WHAT IS BEING ASKED =>
In the records below, take the line containing "Iura Vasconiae estuvo" and every line following it, and write them out exactly.

*** Opening of MATERIAL PROVIDED ***

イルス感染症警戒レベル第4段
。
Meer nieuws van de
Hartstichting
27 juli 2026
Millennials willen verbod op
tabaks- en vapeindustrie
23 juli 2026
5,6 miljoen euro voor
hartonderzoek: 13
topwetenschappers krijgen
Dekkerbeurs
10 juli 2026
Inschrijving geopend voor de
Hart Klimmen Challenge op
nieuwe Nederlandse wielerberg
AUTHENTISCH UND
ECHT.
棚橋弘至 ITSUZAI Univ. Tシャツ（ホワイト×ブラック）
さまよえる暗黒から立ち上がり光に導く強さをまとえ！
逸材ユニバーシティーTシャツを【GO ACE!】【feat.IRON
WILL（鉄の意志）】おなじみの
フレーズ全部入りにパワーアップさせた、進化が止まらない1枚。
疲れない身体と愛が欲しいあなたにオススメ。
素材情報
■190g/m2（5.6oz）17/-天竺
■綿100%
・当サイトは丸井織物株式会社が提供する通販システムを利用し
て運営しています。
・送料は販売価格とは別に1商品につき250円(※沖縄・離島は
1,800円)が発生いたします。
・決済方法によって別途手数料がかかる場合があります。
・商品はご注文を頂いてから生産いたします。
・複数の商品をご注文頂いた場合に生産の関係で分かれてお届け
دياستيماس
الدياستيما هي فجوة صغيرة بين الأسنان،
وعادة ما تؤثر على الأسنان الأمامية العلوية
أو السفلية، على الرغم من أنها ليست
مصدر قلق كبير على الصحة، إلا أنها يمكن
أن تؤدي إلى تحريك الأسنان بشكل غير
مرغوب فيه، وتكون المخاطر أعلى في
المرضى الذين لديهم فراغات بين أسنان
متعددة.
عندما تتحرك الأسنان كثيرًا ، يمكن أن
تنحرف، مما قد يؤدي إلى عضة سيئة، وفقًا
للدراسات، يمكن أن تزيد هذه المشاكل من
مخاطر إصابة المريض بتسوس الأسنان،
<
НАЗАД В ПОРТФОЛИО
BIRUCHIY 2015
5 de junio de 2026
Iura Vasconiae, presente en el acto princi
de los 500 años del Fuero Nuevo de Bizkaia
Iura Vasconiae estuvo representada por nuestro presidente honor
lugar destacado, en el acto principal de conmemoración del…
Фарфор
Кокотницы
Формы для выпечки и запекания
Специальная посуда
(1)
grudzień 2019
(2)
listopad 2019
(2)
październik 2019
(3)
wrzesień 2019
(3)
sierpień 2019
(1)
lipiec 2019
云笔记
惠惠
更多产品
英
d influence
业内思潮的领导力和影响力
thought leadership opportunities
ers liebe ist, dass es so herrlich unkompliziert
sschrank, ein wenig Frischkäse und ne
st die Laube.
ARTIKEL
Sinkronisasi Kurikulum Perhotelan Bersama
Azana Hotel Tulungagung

*** Close of MATERIAL PROVIDED ***

EXERCISE ANSWER =>
Iura Vasconiae estuvo representada por nuestro presidente honor
lugar destacado, en el acto principal de conmemoración del…
Фарфор
Кокотницы
Формы для выпечки и запекания
Специальная посуда
(1)
grudzień 2019
(2)
listopad 2019
(2)
październik 2019
(3)
wrzesień 2019
(3)
sierpień 2019
(1)
lipiec 2019
云笔记
惠惠
更多产品
英
d influence
业内思潮的领导力和影响力
thought leadership opportunities
ers liebe ist, dass es so herrlich unkompliziert
sschrank, ein wenig Frischkäse und ne
st die Laube.
ARTIKEL
Sinkronisasi Kurikulum Perhotelan Bersama
Azana Hotel Tulungagung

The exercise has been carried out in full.